» TASK STATEMENT:
Copy the entries word for word, starting with the first line and ending with the line that contains "because playing uke is even more fun when you".

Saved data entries
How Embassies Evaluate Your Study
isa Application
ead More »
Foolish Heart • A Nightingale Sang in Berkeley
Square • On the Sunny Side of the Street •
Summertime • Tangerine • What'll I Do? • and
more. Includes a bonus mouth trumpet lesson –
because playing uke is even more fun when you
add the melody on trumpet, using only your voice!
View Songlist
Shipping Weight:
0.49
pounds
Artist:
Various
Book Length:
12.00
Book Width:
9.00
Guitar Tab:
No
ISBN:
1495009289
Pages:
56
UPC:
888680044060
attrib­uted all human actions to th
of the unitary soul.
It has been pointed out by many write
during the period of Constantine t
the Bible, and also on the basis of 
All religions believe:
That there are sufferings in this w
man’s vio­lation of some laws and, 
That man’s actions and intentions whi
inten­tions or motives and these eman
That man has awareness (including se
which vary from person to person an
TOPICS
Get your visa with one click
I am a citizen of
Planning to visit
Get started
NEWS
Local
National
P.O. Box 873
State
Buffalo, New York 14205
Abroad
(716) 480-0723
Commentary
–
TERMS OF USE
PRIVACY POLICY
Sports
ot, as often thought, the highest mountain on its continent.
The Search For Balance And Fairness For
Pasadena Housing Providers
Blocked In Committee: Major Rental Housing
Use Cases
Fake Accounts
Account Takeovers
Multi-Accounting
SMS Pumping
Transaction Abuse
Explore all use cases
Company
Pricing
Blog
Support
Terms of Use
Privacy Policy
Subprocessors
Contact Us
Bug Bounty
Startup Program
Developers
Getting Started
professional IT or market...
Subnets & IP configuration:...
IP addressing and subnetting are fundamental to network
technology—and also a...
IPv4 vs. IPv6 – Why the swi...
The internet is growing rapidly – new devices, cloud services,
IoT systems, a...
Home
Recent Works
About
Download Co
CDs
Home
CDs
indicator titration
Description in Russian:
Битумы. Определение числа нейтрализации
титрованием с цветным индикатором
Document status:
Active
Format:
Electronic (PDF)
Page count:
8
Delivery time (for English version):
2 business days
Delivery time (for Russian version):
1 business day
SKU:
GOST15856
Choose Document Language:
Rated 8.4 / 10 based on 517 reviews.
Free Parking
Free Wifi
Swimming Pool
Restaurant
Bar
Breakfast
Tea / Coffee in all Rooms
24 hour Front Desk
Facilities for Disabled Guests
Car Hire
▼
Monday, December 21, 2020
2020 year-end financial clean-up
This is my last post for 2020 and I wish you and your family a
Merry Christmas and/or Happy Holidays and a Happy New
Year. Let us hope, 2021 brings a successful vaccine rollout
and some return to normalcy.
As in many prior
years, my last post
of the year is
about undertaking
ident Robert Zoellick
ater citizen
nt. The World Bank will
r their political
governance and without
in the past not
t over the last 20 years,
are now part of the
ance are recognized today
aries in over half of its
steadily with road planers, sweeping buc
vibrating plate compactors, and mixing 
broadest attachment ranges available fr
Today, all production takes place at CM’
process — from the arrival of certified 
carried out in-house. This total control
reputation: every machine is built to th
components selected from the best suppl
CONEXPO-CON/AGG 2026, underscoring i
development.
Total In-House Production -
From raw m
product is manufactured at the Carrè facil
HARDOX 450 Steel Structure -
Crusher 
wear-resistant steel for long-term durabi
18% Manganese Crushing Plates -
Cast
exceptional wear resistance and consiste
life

» RESULT FOR THIS TASK:
How Embassies Evaluate Your Study
isa Application
ead More »
Foolish Heart • A Nightingale Sang in Berkeley
Square • On the Sunny Side of the Street •
Summertime • Tangerine • What'll I Do? • and
more. Includes a bonus mouth trumpet lesson –
because playing uke is even more fun when you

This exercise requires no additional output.